Extracted records:
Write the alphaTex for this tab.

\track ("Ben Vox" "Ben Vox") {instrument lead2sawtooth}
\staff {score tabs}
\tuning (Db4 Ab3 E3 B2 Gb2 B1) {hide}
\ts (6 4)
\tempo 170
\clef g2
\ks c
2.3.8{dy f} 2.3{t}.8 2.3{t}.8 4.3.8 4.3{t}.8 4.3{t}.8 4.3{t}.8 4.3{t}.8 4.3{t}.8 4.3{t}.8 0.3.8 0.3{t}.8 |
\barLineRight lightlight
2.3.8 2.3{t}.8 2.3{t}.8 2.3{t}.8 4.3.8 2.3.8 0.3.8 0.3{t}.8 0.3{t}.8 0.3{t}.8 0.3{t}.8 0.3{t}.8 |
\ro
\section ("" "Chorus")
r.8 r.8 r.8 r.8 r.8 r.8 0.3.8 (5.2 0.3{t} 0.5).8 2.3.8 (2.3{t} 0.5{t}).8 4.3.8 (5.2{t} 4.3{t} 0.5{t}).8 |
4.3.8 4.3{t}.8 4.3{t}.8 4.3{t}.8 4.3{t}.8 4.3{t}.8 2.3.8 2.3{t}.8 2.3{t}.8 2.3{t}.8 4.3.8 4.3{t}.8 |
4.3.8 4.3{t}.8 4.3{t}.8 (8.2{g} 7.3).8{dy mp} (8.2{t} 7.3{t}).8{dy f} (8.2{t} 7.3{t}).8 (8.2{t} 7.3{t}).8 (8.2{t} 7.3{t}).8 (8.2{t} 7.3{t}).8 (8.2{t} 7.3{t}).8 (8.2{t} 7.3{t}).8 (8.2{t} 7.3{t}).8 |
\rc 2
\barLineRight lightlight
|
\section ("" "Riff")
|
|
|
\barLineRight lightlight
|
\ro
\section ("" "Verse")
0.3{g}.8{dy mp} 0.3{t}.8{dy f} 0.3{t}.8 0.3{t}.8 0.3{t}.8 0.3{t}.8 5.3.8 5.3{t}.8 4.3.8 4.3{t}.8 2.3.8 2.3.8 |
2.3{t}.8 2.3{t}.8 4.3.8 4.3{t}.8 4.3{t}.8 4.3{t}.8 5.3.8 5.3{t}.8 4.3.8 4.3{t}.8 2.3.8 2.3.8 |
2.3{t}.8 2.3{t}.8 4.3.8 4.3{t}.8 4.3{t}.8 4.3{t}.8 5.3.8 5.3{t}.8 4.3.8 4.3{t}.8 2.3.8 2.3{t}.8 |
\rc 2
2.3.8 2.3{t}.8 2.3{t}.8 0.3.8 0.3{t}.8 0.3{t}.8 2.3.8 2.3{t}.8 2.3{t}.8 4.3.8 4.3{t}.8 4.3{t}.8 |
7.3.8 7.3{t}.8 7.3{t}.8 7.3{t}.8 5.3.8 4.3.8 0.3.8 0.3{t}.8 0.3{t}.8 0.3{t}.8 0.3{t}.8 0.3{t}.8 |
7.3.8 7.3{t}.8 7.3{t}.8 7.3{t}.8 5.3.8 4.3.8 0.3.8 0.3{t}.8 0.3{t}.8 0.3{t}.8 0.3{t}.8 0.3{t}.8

## THE PROBLEM:
Pull out each line from the records above that contains the string "section", and list those lines.

## EXERCISE ANSWER:
\section ("" "Chorus")
\section ("" "Riff")
\section ("" "Verse")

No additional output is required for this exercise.